Wiki 99214 with 90833. BH visit with psychotherapy. Documentation

Brenda1973

Networker
Messages
38
Best answers
0
Can anyone clarify with me. I code for Behavioral Health . My psychiatrist is performing an E/M of 99214 and 90833 for CBT.
His documentation statement for only the 90833 and not the 99214 looks like the below:

"Assessment and Plan:
Spent 17 minutes doing MI for smoking and CBT for depression."


Is that enough documentation to warrant a 90833?

The last AAPC BH webinar I watched on this stated that one quick statement or sentence was enough documentation to warrant a psychotherapy code WHEN it is paired along with an E/M level. The presenter said that the provider just needed a statement that the (CBT) psychotherapy was done, (reason) for depression and (minutes) the time spent on psychotherapy. The AAPC presenter stated that 90833 didn't need to go into great detail and that one sentence would be sufficient as long as it contained the required documentation. Required documented would be that CBT/psychotherapy was performed , the reason and time spent on psychotherapy. If provider is documenting that he performed this service then we shouldn't question his statement. When I code these I make sure that all of the required documentation is in the note for the E/M level and then the short statement for CBT is accurate.

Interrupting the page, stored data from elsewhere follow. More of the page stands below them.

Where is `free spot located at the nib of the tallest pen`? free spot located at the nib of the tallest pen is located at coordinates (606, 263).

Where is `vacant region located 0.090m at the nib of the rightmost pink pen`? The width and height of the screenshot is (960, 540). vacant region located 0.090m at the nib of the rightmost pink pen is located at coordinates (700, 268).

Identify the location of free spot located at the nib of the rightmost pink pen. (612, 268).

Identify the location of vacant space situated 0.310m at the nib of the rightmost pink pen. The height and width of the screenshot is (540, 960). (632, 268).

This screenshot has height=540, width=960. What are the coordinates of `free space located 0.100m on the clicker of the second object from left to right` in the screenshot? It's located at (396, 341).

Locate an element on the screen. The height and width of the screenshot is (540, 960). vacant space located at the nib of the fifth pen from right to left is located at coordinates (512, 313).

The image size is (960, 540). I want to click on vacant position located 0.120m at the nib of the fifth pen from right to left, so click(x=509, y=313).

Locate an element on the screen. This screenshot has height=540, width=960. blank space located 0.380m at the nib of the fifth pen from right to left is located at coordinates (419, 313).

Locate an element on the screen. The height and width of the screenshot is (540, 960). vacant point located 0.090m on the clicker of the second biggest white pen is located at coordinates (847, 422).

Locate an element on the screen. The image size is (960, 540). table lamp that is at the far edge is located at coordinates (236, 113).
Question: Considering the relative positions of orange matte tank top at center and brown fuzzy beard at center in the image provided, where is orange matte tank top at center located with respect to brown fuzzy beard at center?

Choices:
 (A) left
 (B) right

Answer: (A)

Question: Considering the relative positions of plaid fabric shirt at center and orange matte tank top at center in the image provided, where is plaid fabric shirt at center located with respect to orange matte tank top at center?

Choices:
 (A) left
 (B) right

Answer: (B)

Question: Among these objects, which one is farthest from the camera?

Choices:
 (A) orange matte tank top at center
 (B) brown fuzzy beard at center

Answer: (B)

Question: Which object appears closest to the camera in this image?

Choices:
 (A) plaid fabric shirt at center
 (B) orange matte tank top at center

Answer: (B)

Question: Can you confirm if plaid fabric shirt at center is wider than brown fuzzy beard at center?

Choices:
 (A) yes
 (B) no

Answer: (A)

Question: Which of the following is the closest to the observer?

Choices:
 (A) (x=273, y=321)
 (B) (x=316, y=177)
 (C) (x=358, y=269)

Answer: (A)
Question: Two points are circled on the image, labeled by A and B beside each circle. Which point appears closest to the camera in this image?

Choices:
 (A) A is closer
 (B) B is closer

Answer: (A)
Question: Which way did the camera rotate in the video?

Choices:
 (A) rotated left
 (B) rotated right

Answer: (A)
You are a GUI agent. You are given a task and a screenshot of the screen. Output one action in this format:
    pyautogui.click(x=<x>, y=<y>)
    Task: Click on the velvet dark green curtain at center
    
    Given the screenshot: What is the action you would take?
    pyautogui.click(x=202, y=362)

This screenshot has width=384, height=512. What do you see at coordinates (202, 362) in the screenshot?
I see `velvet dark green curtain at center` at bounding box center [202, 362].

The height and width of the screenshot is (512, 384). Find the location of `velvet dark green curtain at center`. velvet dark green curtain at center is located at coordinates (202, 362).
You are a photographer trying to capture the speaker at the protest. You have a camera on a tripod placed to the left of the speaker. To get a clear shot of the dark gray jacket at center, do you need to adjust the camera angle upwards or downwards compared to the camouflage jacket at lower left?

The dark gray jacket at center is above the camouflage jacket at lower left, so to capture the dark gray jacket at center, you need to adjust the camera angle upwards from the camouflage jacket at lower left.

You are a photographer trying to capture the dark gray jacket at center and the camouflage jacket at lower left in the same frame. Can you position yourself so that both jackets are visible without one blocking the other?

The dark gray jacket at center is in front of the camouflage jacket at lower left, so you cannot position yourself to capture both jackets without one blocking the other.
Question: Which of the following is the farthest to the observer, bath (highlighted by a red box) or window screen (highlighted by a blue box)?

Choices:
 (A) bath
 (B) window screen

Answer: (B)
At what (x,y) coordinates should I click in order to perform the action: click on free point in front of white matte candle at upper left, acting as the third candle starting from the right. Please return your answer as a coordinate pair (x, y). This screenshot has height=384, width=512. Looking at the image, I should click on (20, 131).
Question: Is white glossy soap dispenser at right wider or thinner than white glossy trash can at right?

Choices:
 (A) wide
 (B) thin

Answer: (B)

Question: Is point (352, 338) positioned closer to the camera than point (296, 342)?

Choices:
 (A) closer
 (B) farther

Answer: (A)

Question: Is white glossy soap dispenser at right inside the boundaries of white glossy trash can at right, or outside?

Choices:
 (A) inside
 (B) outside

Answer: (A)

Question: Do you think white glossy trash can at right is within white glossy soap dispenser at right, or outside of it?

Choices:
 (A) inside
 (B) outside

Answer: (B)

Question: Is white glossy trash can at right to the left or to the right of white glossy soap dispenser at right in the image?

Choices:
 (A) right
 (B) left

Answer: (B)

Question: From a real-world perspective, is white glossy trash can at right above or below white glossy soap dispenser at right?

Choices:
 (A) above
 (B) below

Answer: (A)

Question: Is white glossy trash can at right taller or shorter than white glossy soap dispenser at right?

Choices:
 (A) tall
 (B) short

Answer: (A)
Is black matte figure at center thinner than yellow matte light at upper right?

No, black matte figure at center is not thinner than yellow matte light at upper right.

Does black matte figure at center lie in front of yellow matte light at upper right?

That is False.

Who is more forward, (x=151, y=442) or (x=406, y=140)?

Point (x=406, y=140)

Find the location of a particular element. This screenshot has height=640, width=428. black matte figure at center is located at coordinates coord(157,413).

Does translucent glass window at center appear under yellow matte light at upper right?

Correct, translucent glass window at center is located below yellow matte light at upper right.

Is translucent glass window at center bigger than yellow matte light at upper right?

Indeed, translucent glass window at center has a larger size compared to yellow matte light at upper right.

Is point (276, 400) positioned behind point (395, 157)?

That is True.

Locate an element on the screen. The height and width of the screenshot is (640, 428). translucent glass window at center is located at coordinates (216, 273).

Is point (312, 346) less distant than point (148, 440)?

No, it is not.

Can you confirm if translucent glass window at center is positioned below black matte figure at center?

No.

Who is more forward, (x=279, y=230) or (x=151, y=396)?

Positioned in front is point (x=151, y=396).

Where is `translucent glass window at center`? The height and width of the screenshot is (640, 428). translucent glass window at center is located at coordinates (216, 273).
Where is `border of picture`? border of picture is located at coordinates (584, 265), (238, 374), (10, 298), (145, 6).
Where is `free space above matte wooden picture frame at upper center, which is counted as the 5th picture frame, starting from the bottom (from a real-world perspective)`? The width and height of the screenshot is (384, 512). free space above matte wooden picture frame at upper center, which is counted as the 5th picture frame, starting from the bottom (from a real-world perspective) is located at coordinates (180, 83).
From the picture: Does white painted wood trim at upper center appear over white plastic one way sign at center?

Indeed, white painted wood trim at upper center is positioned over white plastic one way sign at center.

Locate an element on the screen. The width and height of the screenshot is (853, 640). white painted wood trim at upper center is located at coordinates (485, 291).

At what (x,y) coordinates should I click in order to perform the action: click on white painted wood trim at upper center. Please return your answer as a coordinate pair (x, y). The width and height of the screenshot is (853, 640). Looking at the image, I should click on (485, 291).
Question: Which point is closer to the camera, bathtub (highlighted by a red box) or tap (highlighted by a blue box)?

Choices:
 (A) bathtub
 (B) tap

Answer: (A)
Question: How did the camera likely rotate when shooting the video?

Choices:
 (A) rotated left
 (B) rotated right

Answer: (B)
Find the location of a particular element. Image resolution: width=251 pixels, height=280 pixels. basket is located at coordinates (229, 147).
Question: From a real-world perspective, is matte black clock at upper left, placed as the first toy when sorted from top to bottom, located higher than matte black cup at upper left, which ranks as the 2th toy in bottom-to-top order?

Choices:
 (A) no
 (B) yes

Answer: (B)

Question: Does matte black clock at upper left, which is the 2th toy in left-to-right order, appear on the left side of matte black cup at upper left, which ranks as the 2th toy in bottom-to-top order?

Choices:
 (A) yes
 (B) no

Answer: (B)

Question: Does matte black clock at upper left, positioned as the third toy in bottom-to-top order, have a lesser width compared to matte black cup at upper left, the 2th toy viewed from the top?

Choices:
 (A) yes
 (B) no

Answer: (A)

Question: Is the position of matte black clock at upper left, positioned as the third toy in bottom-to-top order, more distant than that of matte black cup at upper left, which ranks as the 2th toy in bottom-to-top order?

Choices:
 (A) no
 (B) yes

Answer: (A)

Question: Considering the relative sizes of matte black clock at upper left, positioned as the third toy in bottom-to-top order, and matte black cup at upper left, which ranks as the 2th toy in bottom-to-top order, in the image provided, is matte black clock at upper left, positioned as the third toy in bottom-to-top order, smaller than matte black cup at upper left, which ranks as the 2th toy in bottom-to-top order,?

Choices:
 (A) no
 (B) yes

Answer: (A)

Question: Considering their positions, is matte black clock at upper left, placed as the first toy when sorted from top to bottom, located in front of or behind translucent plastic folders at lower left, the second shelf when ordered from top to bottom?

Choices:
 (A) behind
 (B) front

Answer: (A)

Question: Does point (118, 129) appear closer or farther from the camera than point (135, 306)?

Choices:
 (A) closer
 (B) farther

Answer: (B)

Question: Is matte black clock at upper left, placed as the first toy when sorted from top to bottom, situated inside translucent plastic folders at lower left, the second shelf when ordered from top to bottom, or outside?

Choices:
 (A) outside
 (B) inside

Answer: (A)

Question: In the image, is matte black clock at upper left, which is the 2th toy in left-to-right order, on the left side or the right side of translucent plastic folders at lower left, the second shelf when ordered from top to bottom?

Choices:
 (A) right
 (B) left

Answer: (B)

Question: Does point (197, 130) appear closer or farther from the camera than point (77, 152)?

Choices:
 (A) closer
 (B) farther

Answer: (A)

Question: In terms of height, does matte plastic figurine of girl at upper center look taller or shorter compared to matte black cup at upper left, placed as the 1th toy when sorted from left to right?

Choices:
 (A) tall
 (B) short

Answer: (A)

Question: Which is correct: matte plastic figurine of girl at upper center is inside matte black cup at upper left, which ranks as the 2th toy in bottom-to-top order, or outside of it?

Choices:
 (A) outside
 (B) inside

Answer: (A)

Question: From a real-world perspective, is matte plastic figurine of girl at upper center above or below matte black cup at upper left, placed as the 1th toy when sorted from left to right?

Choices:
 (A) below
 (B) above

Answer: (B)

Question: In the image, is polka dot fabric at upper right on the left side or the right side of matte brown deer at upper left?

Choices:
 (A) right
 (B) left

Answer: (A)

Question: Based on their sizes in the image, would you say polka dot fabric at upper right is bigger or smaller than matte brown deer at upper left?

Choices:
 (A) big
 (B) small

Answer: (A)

We do know that the 17 minutes is counted separately from the E/M visit.

We do know that psychotherapy codes of 90832, 90834 and 90836 alone follow different documentation guidelines. Those are full progress notes that my LCSW use.

Can anyone agree with me or send me advice/ documentation? I am just looking to clarify as I have a director questioning this.
 
You are correct to question this. The documentation standard is no different when a physician renders psychotherapy with an E/M and psychotherapy rendered by an LCSW, as you note. That said, because the physician is rendering psychotherapy during an E/M visit, the documentation of the psychotherapy will usually be integrated into the note as that is the clinical flow of the encounter. It typically is found within the HPI or assessment where the psychiatrist will document an expanded discussion that supports the billing of psychotherapy. For example, if they say CBT was done, I would expect to see something more specific such as "discussed patterns of negative thinking, and reviewed weekly journal of thoughts and related feelings. Reinforced daily mindfulness exercises which the patient reports to be helpful." While there is no requirement for a separate and distinct psychotherapy note along with the E/M, I have seen psychiatrists do so which is ideal. If an LCSW billed for psychotherapy and simply said that is was done, the reason why and the total minutes it would not count as billable, correct? This is no different. From a compliance standpoint, I would strongly recommend going back to your psychiatrist and asking him/her to document a bit more content to support the billing of the psychotherapy. I hope this helps.